*TASK INSTRUCTIONS:* Starting with the line that contains "M1184,1927L1196,1934L1188,1948L1183,1950L1173,1945Z" and stopping after the line that contains "M464,1043L693,1246L629,1319L475,1175", return each line below exactly as written, with no others.

*DATA SUPPLIED:*
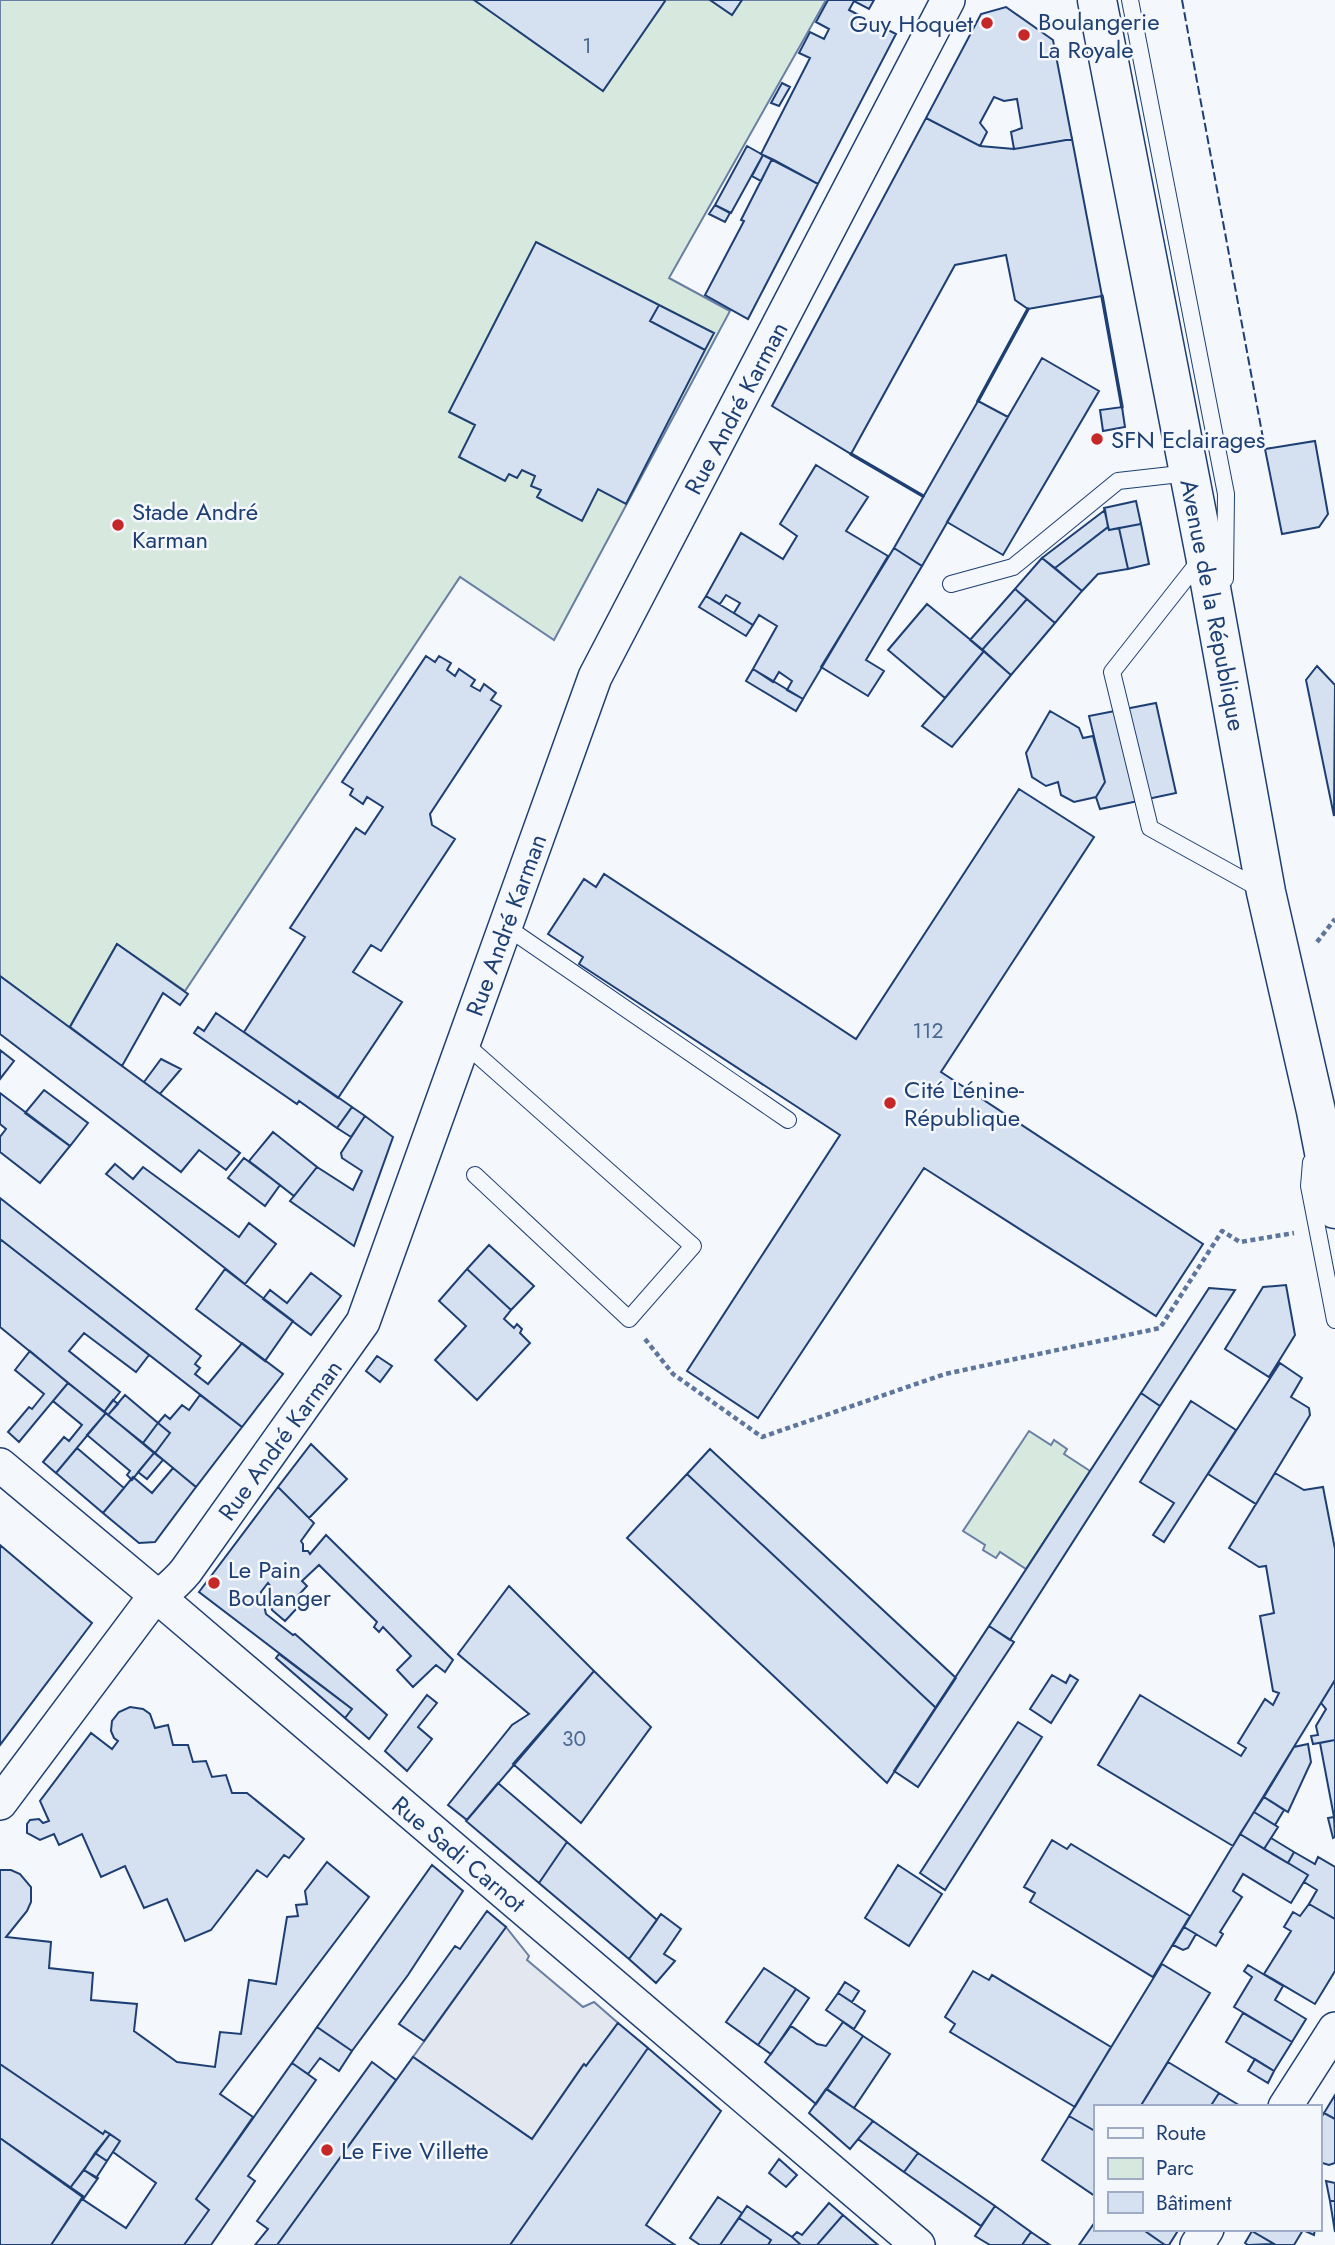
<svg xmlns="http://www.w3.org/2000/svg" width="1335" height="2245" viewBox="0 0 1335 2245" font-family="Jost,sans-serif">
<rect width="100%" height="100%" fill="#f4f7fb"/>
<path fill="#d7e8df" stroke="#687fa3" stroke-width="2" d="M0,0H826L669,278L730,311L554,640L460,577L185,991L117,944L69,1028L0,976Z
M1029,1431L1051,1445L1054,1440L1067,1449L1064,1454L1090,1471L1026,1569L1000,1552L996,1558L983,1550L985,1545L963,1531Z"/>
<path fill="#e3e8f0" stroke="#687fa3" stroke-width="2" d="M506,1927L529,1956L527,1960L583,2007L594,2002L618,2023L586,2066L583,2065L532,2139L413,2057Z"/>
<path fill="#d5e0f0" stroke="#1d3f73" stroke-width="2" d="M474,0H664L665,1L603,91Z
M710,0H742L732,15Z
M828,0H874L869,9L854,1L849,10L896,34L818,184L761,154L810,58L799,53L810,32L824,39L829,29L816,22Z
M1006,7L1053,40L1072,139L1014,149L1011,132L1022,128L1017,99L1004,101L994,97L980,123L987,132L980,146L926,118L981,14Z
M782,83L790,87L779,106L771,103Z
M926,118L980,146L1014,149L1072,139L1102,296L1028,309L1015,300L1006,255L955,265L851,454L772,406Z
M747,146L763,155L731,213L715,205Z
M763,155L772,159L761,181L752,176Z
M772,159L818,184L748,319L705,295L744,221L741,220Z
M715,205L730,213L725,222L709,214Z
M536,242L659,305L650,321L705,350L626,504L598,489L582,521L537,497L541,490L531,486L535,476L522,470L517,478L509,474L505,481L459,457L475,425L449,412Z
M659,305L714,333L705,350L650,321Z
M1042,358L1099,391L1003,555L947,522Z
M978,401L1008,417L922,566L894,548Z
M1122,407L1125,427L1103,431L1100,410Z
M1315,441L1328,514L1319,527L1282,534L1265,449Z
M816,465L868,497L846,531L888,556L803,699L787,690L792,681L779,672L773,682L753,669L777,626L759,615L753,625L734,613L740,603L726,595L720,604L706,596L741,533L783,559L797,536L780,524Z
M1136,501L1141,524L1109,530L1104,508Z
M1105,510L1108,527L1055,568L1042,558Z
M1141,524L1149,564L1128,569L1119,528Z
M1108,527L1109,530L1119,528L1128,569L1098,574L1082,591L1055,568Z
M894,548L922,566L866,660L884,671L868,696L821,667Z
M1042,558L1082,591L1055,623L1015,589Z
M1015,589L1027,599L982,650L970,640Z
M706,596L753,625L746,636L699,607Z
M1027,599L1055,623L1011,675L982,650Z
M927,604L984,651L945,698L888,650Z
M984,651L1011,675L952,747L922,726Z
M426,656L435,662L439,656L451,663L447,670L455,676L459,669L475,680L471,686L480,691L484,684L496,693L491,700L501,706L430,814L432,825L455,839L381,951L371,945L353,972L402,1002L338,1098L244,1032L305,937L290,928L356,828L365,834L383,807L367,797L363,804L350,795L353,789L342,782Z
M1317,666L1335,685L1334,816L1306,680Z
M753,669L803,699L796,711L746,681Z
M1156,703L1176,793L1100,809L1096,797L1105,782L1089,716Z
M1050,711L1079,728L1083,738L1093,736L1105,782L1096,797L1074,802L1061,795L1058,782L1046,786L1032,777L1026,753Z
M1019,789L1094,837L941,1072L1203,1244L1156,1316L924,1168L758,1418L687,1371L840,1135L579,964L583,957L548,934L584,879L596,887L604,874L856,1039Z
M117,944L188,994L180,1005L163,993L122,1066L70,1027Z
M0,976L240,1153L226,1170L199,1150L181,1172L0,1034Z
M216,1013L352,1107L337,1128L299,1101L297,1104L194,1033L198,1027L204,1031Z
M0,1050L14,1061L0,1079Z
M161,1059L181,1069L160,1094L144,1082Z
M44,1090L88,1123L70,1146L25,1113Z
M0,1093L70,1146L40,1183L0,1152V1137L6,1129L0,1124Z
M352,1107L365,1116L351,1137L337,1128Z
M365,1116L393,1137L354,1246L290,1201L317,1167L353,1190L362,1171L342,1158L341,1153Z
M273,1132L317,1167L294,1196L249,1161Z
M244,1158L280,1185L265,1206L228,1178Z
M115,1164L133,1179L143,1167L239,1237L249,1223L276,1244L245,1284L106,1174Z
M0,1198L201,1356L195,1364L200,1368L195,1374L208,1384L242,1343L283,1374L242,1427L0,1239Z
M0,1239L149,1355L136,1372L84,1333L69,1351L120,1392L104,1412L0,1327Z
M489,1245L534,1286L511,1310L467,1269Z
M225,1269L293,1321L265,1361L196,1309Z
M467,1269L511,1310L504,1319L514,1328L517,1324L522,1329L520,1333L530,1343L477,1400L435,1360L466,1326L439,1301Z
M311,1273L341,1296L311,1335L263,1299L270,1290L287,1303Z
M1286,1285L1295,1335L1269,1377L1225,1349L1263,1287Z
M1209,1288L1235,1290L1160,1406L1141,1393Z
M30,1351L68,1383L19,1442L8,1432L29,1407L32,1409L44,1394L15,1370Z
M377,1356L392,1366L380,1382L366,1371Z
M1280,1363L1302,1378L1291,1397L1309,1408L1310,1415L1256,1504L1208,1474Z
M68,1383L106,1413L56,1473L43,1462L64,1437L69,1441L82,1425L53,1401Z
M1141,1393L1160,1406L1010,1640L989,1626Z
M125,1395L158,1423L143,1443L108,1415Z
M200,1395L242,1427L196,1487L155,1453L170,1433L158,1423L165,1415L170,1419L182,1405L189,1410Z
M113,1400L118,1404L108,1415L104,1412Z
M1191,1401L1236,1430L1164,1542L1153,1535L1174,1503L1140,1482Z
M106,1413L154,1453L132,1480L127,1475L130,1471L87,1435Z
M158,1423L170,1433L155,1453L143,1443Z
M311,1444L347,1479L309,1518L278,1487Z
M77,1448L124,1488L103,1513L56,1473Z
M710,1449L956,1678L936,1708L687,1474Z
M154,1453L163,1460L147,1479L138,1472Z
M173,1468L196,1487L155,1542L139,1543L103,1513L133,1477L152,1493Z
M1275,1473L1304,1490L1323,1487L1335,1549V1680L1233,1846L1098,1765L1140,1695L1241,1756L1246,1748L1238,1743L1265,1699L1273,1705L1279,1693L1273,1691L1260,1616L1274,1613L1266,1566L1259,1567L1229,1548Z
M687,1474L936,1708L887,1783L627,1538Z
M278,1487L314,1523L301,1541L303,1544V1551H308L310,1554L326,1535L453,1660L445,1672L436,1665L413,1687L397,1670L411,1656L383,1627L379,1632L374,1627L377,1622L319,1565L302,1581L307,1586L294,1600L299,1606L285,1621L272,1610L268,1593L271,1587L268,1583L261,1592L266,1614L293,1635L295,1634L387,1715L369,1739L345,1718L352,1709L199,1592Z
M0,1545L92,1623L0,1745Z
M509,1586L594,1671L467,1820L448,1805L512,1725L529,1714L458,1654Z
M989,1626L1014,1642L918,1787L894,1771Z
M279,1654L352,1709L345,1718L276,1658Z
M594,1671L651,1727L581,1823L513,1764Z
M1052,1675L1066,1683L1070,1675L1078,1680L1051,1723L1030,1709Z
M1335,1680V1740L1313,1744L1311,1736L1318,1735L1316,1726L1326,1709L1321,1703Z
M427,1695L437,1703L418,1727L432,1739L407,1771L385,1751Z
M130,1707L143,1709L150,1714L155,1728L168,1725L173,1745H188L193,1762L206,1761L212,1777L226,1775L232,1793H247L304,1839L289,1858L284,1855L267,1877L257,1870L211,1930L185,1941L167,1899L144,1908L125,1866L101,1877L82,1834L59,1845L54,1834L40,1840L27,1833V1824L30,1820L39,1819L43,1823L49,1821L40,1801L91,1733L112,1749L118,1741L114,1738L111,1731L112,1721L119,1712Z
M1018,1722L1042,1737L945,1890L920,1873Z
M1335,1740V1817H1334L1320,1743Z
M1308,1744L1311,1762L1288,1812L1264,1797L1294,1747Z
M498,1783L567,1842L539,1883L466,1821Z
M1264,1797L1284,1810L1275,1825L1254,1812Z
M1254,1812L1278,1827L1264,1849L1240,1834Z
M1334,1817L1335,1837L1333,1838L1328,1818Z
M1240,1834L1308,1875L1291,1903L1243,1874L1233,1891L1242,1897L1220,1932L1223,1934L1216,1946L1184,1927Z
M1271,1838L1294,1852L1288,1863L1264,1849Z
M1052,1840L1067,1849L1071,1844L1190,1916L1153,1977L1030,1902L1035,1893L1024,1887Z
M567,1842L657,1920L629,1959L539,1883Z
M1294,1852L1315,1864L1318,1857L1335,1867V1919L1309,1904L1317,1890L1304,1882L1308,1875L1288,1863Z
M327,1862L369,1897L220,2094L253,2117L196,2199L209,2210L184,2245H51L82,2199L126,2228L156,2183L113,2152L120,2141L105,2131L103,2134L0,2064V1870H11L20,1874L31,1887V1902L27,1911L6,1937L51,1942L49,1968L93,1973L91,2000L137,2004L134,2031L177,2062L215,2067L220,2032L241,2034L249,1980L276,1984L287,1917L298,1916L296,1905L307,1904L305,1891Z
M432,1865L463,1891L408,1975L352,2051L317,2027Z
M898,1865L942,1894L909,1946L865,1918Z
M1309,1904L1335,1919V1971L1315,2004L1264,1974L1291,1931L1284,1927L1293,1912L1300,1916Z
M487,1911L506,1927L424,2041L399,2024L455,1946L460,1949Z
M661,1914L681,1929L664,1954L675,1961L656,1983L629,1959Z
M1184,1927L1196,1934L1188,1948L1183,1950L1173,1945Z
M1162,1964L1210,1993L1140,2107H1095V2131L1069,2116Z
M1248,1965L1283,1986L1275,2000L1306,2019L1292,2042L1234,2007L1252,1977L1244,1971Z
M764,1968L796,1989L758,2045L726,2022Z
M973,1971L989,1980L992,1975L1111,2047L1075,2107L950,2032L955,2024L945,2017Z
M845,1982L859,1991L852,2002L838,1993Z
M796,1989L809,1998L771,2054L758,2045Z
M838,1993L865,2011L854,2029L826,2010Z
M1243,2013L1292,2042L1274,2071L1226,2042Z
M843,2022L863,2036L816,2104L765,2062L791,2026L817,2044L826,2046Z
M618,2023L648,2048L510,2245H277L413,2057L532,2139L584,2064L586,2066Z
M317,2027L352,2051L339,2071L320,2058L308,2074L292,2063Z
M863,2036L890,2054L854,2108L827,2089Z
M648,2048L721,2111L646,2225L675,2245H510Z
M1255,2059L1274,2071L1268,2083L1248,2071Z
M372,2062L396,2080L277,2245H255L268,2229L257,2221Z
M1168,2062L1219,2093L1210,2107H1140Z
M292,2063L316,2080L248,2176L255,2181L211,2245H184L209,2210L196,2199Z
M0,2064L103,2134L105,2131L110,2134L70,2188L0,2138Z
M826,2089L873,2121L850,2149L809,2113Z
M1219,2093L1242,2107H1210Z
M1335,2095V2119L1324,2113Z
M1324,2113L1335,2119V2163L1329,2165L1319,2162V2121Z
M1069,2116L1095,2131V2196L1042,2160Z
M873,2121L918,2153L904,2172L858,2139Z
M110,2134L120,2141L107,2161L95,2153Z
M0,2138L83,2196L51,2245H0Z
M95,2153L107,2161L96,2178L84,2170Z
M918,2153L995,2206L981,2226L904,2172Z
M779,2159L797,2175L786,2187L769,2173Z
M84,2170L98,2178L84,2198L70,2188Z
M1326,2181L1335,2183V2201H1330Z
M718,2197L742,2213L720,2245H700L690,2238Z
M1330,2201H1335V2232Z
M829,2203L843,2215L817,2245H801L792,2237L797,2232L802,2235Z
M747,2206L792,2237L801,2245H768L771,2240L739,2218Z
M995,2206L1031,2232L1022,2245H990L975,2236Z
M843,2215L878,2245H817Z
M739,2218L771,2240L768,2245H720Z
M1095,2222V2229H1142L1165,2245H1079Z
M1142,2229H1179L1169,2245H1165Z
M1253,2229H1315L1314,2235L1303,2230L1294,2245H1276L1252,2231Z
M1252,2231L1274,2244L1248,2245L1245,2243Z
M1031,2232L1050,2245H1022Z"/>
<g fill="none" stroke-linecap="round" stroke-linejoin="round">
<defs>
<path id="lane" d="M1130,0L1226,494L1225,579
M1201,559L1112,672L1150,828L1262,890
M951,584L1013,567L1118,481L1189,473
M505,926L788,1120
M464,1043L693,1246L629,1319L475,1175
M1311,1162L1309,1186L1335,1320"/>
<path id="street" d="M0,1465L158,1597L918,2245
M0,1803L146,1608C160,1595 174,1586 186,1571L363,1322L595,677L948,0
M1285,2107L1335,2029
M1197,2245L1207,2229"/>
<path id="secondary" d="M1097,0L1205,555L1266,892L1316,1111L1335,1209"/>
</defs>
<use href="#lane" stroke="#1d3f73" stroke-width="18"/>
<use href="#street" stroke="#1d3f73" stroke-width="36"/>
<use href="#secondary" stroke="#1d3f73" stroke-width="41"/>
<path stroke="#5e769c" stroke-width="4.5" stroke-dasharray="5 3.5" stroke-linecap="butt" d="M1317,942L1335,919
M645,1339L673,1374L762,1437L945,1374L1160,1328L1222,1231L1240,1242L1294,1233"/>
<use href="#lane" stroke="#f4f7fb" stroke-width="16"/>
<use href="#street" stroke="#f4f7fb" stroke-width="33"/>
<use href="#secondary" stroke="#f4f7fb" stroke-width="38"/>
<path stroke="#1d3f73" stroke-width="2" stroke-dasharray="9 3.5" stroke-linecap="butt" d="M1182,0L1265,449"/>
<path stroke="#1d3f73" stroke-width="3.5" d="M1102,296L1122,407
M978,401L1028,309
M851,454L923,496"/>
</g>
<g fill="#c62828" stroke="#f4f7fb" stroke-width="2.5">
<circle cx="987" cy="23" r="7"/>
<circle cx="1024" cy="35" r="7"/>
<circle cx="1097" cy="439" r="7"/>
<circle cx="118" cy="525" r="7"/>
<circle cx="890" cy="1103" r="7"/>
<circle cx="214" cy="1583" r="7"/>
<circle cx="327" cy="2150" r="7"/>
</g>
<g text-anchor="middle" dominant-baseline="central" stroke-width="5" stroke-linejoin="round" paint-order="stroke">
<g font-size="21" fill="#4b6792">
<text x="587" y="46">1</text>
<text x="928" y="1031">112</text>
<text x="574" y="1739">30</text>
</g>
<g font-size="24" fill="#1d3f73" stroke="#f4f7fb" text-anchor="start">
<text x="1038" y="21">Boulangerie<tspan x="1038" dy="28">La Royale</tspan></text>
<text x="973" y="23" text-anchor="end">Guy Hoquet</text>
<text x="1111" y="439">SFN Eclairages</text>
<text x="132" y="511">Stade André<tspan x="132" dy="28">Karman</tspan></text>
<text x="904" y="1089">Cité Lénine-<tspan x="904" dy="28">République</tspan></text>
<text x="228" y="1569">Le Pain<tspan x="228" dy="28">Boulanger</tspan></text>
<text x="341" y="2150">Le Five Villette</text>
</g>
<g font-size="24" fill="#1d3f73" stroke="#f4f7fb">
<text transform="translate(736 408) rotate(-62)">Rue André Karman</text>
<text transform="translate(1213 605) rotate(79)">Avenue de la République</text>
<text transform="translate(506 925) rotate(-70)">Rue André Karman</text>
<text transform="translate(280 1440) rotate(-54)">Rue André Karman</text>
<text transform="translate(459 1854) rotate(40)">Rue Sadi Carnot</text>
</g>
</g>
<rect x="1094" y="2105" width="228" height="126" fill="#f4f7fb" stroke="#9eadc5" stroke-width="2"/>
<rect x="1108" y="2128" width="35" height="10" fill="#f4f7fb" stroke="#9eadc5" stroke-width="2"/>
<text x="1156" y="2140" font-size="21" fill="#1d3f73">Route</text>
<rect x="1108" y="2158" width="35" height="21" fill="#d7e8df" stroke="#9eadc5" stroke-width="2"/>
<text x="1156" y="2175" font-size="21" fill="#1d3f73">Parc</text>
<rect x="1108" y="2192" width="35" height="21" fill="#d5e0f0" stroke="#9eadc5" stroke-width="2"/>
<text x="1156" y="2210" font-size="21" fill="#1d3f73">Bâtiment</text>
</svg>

*TASK RESULT:*
M1184,1927L1196,1934L1188,1948L1183,1950L1173,1945Z
M1162,1964L1210,1993L1140,2107H1095V2131L1069,2116Z
M1248,1965L1283,1986L1275,2000L1306,2019L1292,2042L1234,2007L1252,1977L1244,1971Z
M764,1968L796,1989L758,2045L726,2022Z
M973,1971L989,1980L992,1975L1111,2047L1075,2107L950,2032L955,2024L945,2017Z
M845,1982L859,1991L852,2002L838,1993Z
M796,1989L809,1998L771,2054L758,2045Z
M838,1993L865,2011L854,2029L826,2010Z
M1243,2013L1292,2042L1274,2071L1226,2042Z
M843,2022L863,2036L816,2104L765,2062L791,2026L817,2044L826,2046Z
M618,2023L648,2048L510,2245H277L413,2057L532,2139L584,2064L586,2066Z
M317,2027L352,2051L339,2071L320,2058L308,2074L292,2063Z
M863,2036L890,2054L854,2108L827,2089Z
M648,2048L721,2111L646,2225L675,2245H510Z
M1255,2059L1274,2071L1268,2083L1248,2071Z
M372,2062L396,2080L277,2245H255L268,2229L257,2221Z
M1168,2062L1219,2093L1210,2107H1140Z
M292,2063L316,2080L248,2176L255,2181L211,2245H184L209,2210L196,2199Z
M0,2064L103,2134L105,2131L110,2134L70,2188L0,2138Z
M826,2089L873,2121L850,2149L809,2113Z
M1219,2093L1242,2107H1210Z
M1335,2095V2119L1324,2113Z
M1324,2113L1335,2119V2163L1329,2165L1319,2162V2121Z
M1069,2116L1095,2131V2196L1042,2160Z
M873,2121L918,2153L904,2172L858,2139Z
M110,2134L120,2141L107,2161L95,2153Z
M0,2138L83,2196L51,2245H0Z
M95,2153L107,2161L96,2178L84,2170Z
M918,2153L995,2206L981,2226L904,2172Z
M779,2159L797,2175L786,2187L769,2173Z
M84,2170L98,2178L84,2198L70,2188Z
M1326,2181L1335,2183V2201H1330Z
M718,2197L742,2213L720,2245H700L690,2238Z
M1330,2201H1335V2232Z
M829,2203L843,2215L817,2245H801L792,2237L797,2232L802,2235Z
M747,2206L792,2237L801,2245H768L771,2240L739,2218Z
M995,2206L1031,2232L1022,2245H990L975,2236Z
M843,2215L878,2245H817Z
M739,2218L771,2240L768,2245H720Z
M1095,2222V2229H1142L1165,2245H1079Z
M1142,2229H1179L1169,2245H1165Z
M1253,2229H1315L1314,2235L1303,2230L1294,2245H1276L1252,2231Z
M1252,2231L1274,2244L1248,2245L1245,2243Z
M1031,2232L1050,2245H1022Z"/>
<g fill="none" stroke-linecap="round" stroke-linejoin="round">
<defs>
<path id="lane" d="M1130,0L1226,494L1225,579
M1201,559L1112,672L1150,828L1262,890
M951,584L1013,567L1118,481L1189,473
M505,926L788,1120
M464,1043L693,1246L629,1319L475,1175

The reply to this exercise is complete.